I have people waiting for me, lusting over me. I don't want to just be an infatuation to someones eyes. I don't want to be somebody's fantasy. I want someone to think of me and think to themself "damn she's everything I ever needed. She's someone I've prayed for." And just cherish the fuck out of me. Appreciate me, love on me like it's my last day. I want a love so real that it feels unreal. I want to be someones wife. Someones mother. I've been dreaming about it for so long. I've been ready but I was never ready for anyone because those love flaws. It's always flawed. Nothing is perfect but when the love is raw, real and just pure, it's already perfect. At times I find myself being mad envious of those who stay with their childhood sweetheart.
Then the truth comes out. People settled. For half ass love. Whether their partner is not the perfect painted image. Cheating, infertility, liars, and just narcissists that love bomb them and gaslight them. I've had that before. Now experiencing it again. I put others on a pedestal. I give them the benefit of the doubt, I believe in them more than they do themselves, I see potential in lost causes. In the end, they still question my character. That's the thing I hate most, is when someone questions my loyalty as if I'd switch up or fold. Everything and everyone I've given love to, it was so pure. That's the most pure thing about me is my morality. I think of so many case scenarios.

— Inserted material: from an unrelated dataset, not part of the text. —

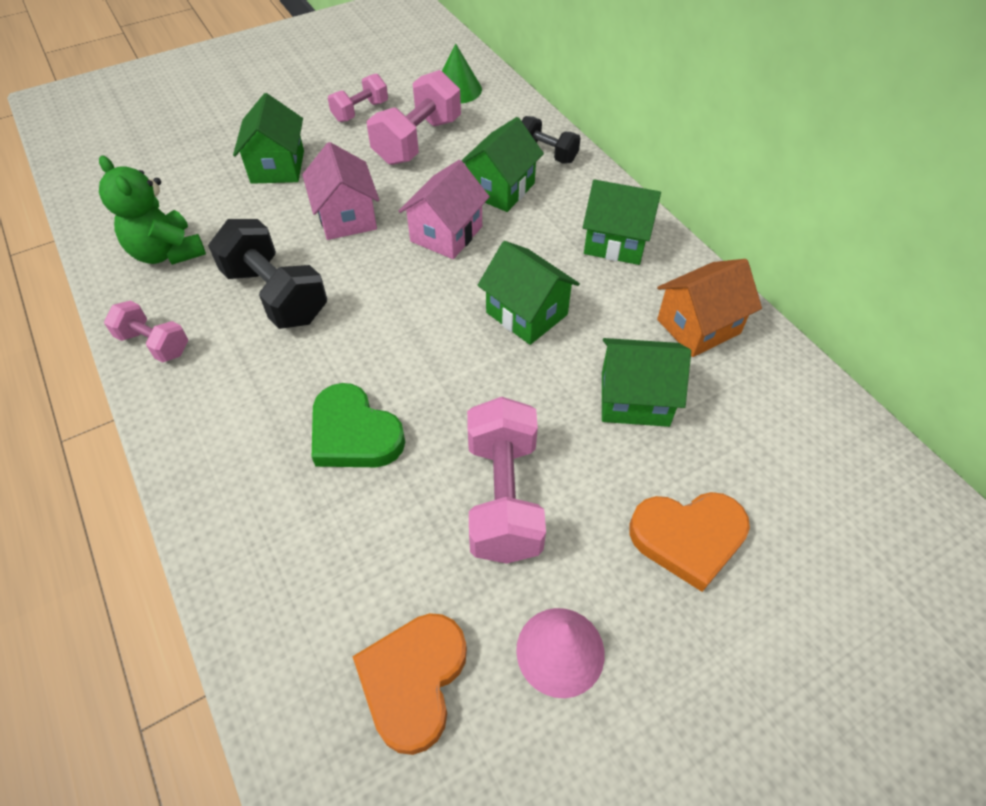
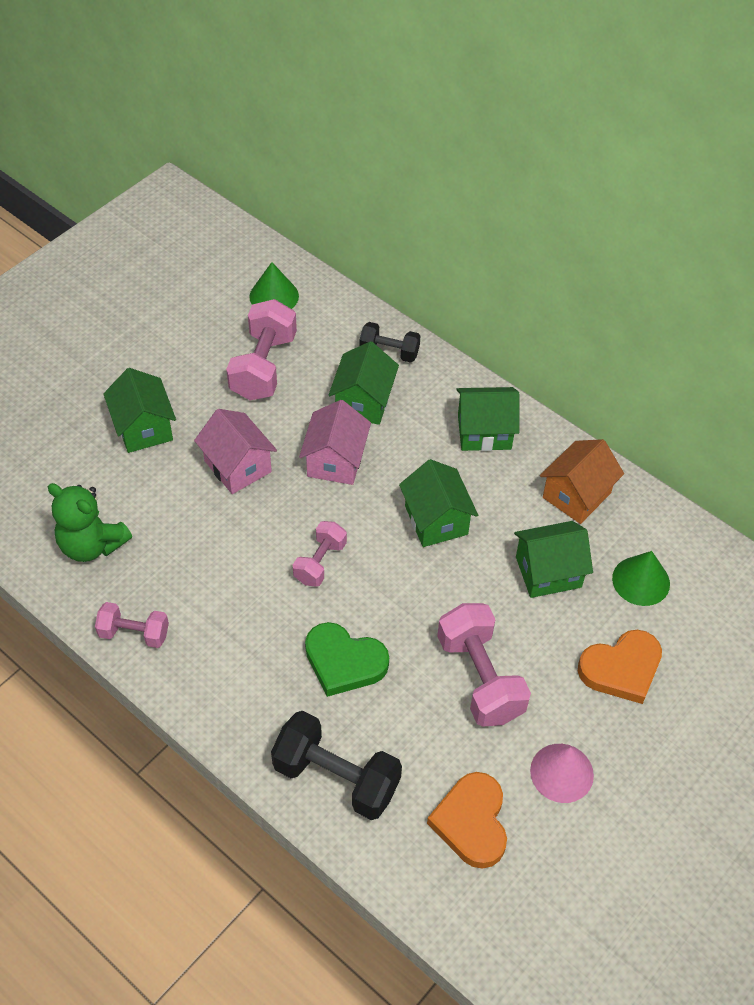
camera: 20 degrees left, 0 degrees up
(276, 295) = (215, 560): black dumbbell -> black dumbbell (336, 777)
(360, 111) = (191, 345): pink dumbbell -> pink dumbbell (320, 562)
(526, 313) = (436, 520): green house -> green house turned 45 degrees clockwise
(747, 438) = (641, 581): none -> green cone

"How would I feel if I was doing what they did to me? How would I feel if I stepped out out of character and downgrade myself to their level?" I think so much about everything in every outcome. We make choices everyday. My world is so black and white that I forbid and refuse to ever be otherwise. I've had some past admirers that they "CAN'T" be with me because they truly don't deserve me or my love... I don't mean to be cocky but a love like this; is one of a kind. It's rare. I know the love I put out of the universe is irreplaceable. Everyone comes back, everyone searches for that same kind of love.
I feel like I'm going through a midlife crisis where I am craving this kind of love. I hope that all the love I gave away will come back to me. I'm so tired of loving. I want to turn off the humanity switch. For so long it was on, for so long, I felt nothing. I was numb and empty. Now I'd rather be numb and empty than be robbed out of love. I feel bad for my future husband or wife. They will have to pick up the pieces of me that they didn't even break, meanwhile everyone I've love became better versions of themselves because my soul healed theirs. Some didn't even have a soul. Yet I still nurtured them like they did. I want someone to love me to the full extent. To the maximum. I want to love myself and have someone to share that with. There's a part of my brain that completely shut off.
I haven't been myself for so long and it's like no one noticed. Everyone abandoned me, that kind of love is what causes my spite and resentment. How can I love someone through their worse but at mine, they abandon me. They scam their ways into to my life, gave me good memories, happiness just to leave me with all the bad parts of me. I want my mind, body and soul to intertwine with someone else. I want a soulmate. A real soulmate. Not a friend soulmate but a forever soulmate, until the end. Until the next life.